***** Data for the task *****

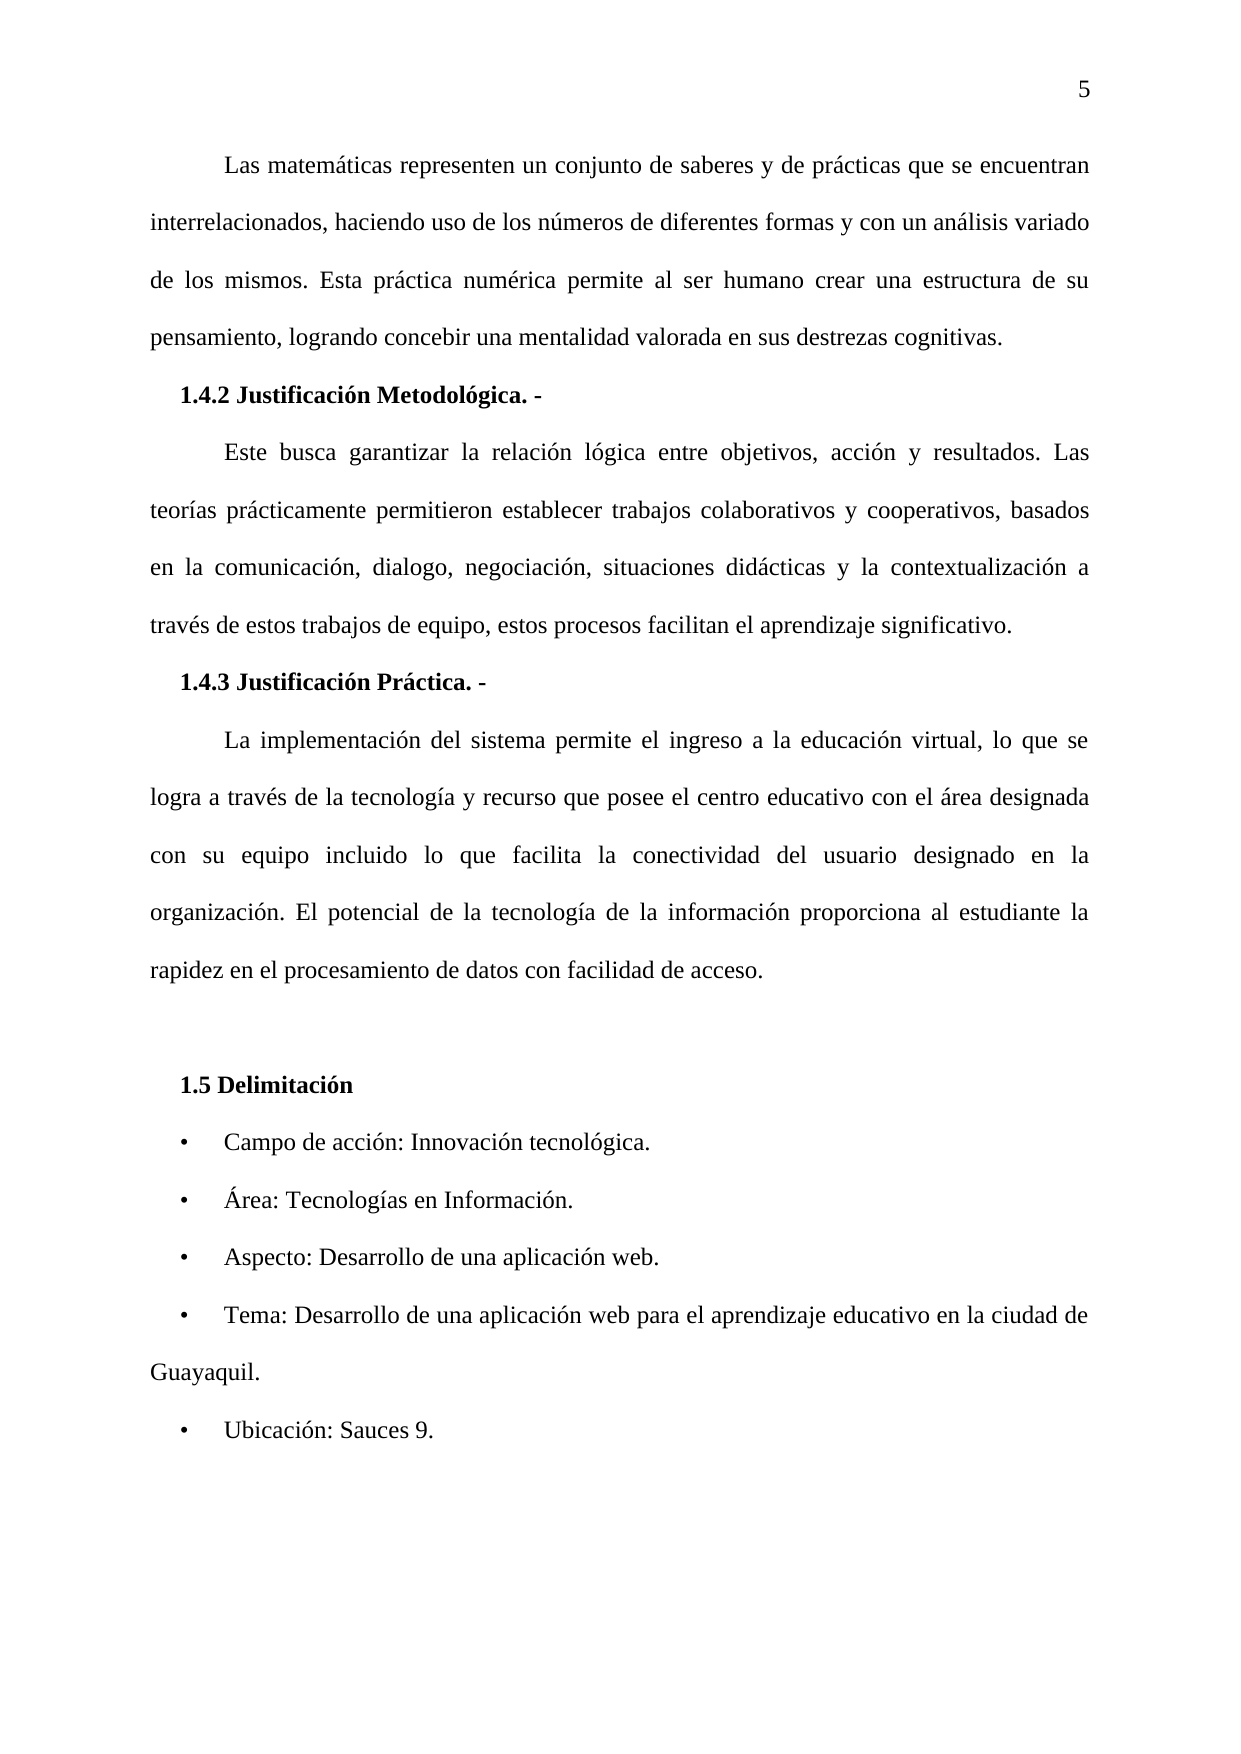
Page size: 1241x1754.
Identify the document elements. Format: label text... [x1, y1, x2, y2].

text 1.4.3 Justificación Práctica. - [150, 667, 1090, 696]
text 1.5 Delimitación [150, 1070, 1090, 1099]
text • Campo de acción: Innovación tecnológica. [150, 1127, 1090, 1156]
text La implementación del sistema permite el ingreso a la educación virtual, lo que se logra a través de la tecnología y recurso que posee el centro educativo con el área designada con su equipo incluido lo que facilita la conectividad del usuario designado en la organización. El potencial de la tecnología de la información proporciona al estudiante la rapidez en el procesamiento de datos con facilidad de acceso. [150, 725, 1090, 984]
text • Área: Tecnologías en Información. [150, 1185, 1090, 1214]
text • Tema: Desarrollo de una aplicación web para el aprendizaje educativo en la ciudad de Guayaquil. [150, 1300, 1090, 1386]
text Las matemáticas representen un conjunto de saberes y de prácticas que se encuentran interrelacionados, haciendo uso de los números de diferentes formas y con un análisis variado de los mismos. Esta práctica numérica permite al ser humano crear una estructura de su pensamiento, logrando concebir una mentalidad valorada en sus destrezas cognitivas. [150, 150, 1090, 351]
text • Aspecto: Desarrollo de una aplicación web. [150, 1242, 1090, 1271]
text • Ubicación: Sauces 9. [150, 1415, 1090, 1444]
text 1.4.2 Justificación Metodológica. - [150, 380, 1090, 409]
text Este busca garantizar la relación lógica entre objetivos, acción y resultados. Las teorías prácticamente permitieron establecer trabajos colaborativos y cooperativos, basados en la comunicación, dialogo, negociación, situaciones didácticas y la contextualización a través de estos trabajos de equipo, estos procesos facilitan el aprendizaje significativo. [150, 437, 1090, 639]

*****
***** Data for the task *****

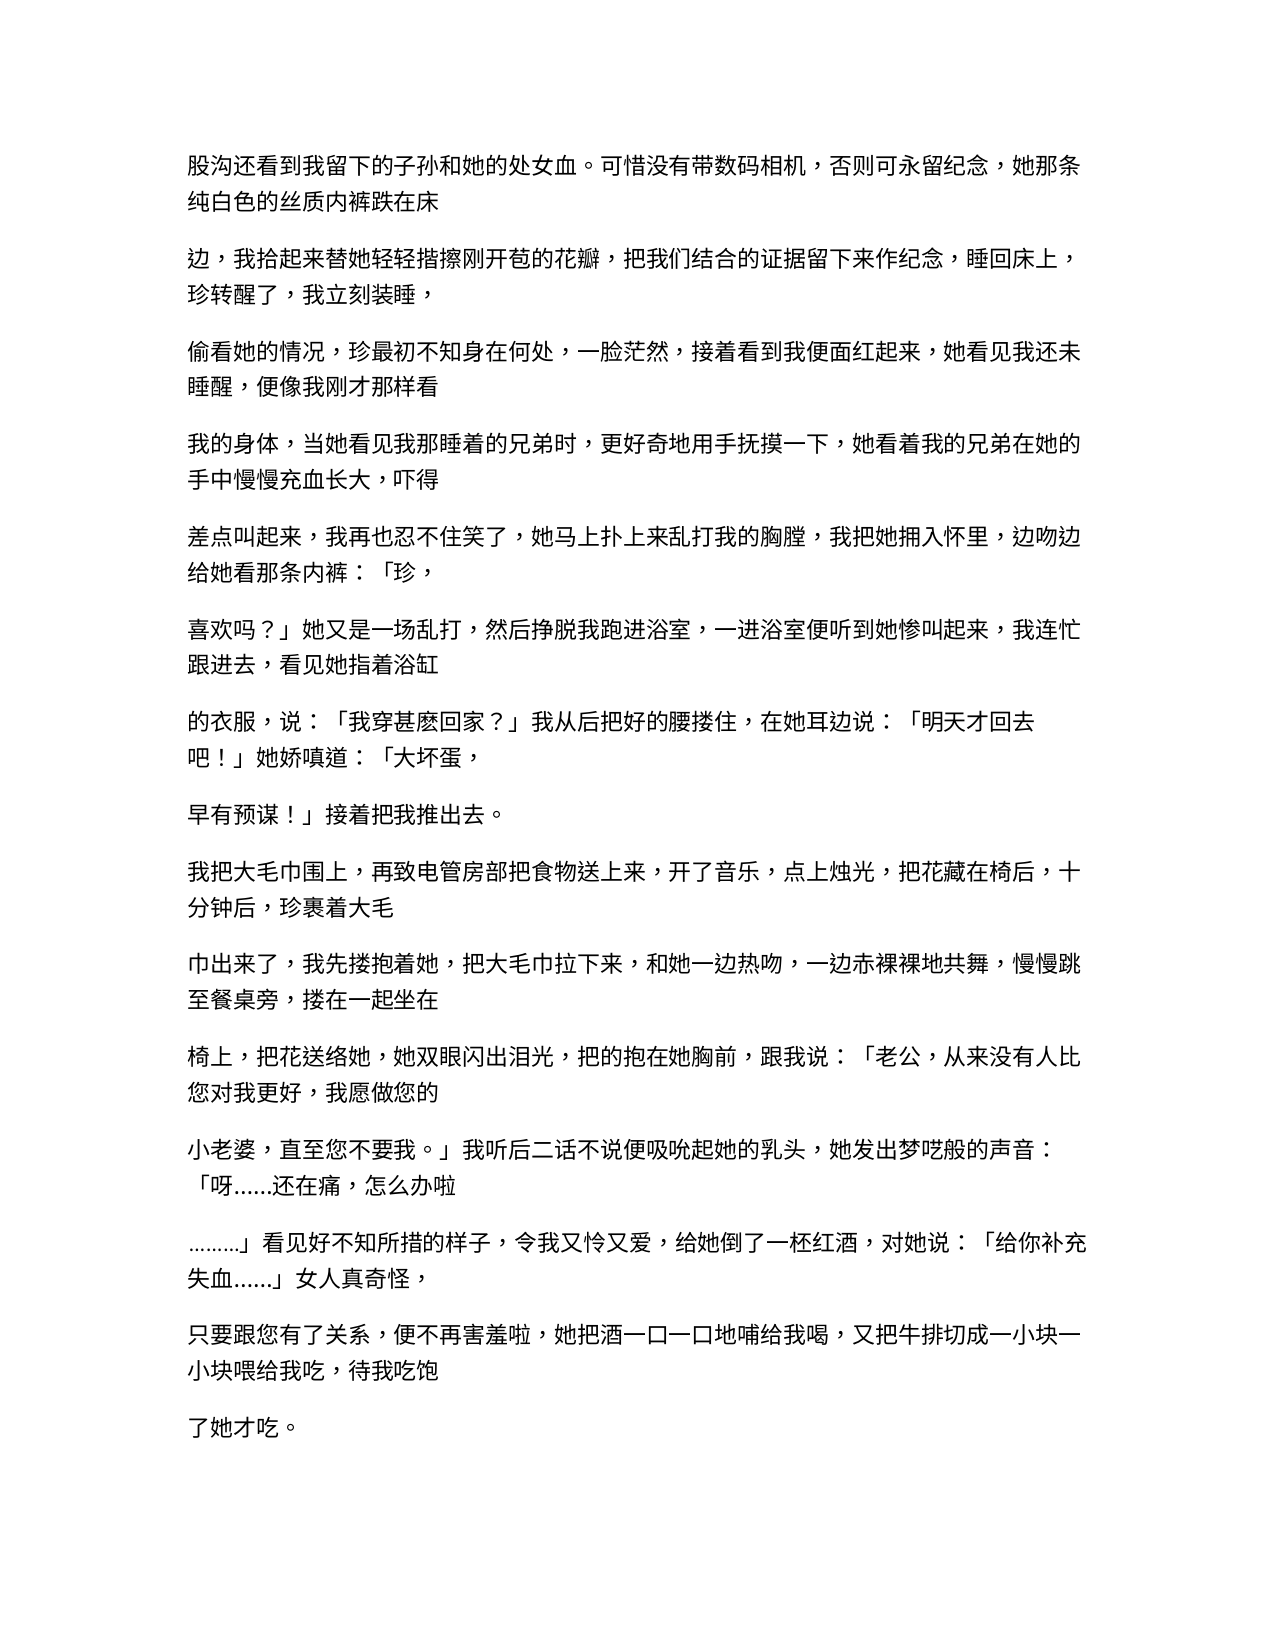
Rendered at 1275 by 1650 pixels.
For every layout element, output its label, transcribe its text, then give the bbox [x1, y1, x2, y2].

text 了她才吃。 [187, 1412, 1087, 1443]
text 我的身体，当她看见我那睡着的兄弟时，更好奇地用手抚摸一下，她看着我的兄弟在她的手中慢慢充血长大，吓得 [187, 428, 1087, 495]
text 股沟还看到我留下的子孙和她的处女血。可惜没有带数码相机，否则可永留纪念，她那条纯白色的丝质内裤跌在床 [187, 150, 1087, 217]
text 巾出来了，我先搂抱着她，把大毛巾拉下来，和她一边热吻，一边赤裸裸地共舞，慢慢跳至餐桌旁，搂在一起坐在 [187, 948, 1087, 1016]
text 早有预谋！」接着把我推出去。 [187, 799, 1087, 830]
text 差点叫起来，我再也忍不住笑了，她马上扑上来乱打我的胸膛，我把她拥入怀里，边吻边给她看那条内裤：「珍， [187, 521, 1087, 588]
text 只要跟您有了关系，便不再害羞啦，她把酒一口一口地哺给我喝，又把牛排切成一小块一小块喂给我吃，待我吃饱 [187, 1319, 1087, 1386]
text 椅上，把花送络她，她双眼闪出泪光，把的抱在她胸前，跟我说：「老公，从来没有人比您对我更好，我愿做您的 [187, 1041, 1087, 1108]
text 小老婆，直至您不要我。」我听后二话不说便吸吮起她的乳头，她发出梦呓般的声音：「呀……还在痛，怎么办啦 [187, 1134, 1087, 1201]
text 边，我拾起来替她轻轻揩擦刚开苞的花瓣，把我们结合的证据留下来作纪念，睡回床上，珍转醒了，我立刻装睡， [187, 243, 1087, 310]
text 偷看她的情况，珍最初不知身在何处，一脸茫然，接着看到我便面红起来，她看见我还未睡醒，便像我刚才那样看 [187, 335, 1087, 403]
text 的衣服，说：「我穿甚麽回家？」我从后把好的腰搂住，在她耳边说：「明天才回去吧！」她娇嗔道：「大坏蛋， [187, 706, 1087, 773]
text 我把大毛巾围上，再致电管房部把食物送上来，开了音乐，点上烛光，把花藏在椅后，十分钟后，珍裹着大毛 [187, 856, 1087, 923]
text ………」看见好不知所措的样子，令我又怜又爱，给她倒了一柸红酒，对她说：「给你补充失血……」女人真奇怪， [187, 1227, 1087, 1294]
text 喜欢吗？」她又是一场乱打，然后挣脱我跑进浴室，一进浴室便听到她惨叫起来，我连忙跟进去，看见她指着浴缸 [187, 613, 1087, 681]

*****

Required action: Scan the material above for the word "permite", and copy every line in which it is found.

Reply to the exercise:
text La implementación del sistema permite el ingreso a la educación virtual, lo que se logra a través de la tecnología y recurso que posee el centro educativo con el área designada con su equipo incluido lo que facilita la conectividad del usuario designado en la organización. El potencial de la tecnología de la información proporciona al estudiante la rapidez en el procesamiento de datos con facilidad de acceso. [150, 725, 1090, 984]
text Las matemáticas representen un conjunto de saberes y de prácticas que se encuentran interrelacionados, haciendo uso de los números de diferentes formas y con un análisis variado de los mismos. Esta práctica numérica permite al ser humano crear una estructura de su pensamiento, logrando concebir una mentalidad valorada en sus destrezas cognitivas. [150, 150, 1090, 351]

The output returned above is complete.